Filmed at Livorno, Italy, it used hundreds of local extras, many of whom apparently lied about being able to swim. Friction was evident between the fascist and anti-fascist camps of the Italian cast. According to Brownlow, director Fred Niblo found a pile of sharpened swords on the deck of the pirate flagship — apparently the man casting the extras had separated the crews along political lines in hopes of getting a real naval engagement.During filming, the staged fire on one of the triremes got out of control, sending armor-clad extras overboard. Whether any died is debatable. Bosely Crowther ( The Lion’s Share, 1957) reports that no one died, although three men dressed as Roman soldiers showed up after being missing for three days. Others maintained that some deaths did occur but were covered-up by the studio.
Brownlow again quotes Bushman as saying to Niblo, “My God, Fred, they’re drowning, I tell you!” as they watched the catastrophe. Niblo supposedly answered, “I can’t help it, those ships cost me $40,000 apiece.” Baxter accuses Crowther of falsifying the bloodier facts of Ben-Hur.The problems associated with the 1926 version and rumors of cover-ups prompted similar rumors in the press regarding the later film. Andrew Marton, director of the chariot scene in the 1959 version, exploded at a press conference, telling reporters that 20 men and 100 horses had died while filming the race, adding “That’s what you want to hear, isn’t it?” This outburst apparently help feed the gossip.The early days of the film industry was particularly hard on stunt people. Baxter lists 55 deaths, mostly stunt people, as occurring in California film productions during the years 1925-30. Most of these deaths were hushed up. Although later years saw fewer deaths, and less secrecy, the legacy of studio spin-doctors and confusion between the two movies helped create a movie legend.The following is a chronological listing of the stunts in the chariot race scene of the 1959 version of Ben-Hur:.
Chariot flips over as it rounds a turn, driver spills out. Easily performed by stuntman. After Messala rips the wheels of a chariot, the driver is dragged behind the horses.
He then turns to face the oncoming chariots, leaps out of the way of one, and then is run over by a second. The camera cuts away from an obviously live stunt man, to a posed dummy which gets flattened. Many people point to this as the fatal accident. Ben Hur (Heston) avoids Messala and makes another chariot crash into the wall, dumping the driver. Another easily performed stunt.

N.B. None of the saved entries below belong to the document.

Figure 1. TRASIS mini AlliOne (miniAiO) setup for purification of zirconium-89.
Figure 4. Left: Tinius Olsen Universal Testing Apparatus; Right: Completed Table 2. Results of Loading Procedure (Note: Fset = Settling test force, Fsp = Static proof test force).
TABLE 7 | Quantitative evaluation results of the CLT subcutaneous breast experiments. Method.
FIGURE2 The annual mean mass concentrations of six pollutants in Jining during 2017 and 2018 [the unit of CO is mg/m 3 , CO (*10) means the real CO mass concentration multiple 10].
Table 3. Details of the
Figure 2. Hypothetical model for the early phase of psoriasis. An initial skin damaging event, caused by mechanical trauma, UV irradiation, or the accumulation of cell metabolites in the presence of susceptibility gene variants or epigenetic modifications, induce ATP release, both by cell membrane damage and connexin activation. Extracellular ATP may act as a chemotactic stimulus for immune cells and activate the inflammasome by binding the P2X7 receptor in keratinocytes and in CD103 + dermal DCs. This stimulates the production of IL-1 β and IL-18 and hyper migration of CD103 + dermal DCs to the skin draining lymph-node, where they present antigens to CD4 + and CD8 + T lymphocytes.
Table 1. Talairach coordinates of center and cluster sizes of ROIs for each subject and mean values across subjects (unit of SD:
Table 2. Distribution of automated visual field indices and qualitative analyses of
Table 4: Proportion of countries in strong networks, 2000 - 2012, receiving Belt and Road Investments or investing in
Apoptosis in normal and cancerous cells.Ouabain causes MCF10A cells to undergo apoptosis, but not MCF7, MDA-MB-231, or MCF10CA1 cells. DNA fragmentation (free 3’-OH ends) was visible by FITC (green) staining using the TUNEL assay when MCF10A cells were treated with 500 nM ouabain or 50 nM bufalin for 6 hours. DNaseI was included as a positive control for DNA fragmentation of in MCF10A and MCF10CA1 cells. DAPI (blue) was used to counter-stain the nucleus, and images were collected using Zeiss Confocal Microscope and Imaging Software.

Messala forces one chariot into another, both pile up into wall. Horses fall in typical trip-wire fashion. Roman soldier standing along wall pitches forward as one chariot passes, is run over by second. This gag has been labeled fatal. When you go through it in slow motion, note that the body’s legs remain straight even after being trampled. Note particularly that the feet remain perpendicular to the legs. This is obviously a dummy.
Ben-Hur is pinned against wall and must leap the two chariots that crashed in 4. above. This is the incident in which Canutt is pitched forward and receives a minor cut to his chin. Although this was the only stunt that was very nearly serious, it is rarely suggested that this was the fatal accident. Messala’s chariot disintegrates, and he is pitched out, dragged behind, and finally trampled by the horses of another chariot. Going through this in slow motion, you can clearly see that the figure pitched out of the chariot, dragged and trampled is a dummy. A close-up of Stephen Boyd being dragged is cut into the sequence, but the distance shots are all done with a stiff figure.
This is where many people erroneously feel an accident occurred.